One of the questions sure to come up Wednesday at Todd Bowles' introductory news conference is the still-vacant offensive-coordinator position, once thought to be a slam dunk for Chan Gailey.

When Bowles was hired last Wednesday by the New York Jets, it was widely reported that Gailey was his guy. It was a curious choice because they've never worked together, but they actually got acquainted a year ago, when Bowles was interviewing for head-coaching jobs. He reached out to Gailey to see if he'd be interested in being his coordinator, and they revisited that plan recently when Bowles was on the interviewing circuit. Late last week, there were strong indications it was going to happen.

Obviously, it's up in the air amid reports over the weekend that Gailey is in limbo. Are the Jets getting cold feet, or is Gailey entertaining other opportunities? It's hard to say for sure because there are conflicting accounts, but this much is certain:

This is Bowles' first test as the Jets' coach.

For a defensive-minded coach like Bowles, who has no experience on the offensive side, the importance of this hire can't be overstated.

The Jets' offense was terrible last season under Rex Ryan and Marty Mornhinweg, and they need a leader and an innovator who can clean up the mess and build a quarterback, whether it's Geno Smith or someone else. Ryan went through three coordinators in six years with three different systems -- the definition of instability. So much hinges on this decision because the coordinator and the system he runs could impact what happens on draft day.

If Bowles is waffling -- if this is a case of a new coach having second thoughts -- it doesn't cast him in a flattering light.

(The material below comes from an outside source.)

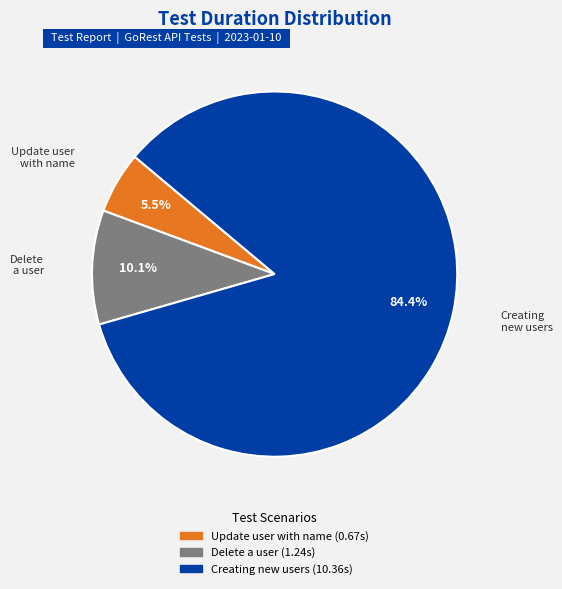

Is there any slice that represents more than half of the pie?

Yes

But let's see how it plays out before we criticize him. I wasn't too keen on Gailey from the outset, so who knows? Maybe Bowles can pull a better coordinator out of his hat.

But he'd better act quickly because the competition for offensive coordinators is intense, and the reason is because five of the six teams that needed head coaches decided to hire defensive-minded men. As a result, the demand for offensive coaches outweighs the supply. At least nine teams still are looking for an offensive coordinator.

The top candidates making the rounds are Adam Gase, Marc Trestman and Kyle Shanahan -- although Shanahan reportedly will join Dan Quinn's staff. The Atlanta Falcons are targeting a Quinn-Shanahan tandem. Gase is drawing interest from several teams, particularly the Baltimore Ravens and Jacksonville Jaguars. Trestman, who doesn't appear to be a frontrunner with any of the teams, could be an option for the Jets.

Hey, Marty Mornhinweg still is available. Anybody interested?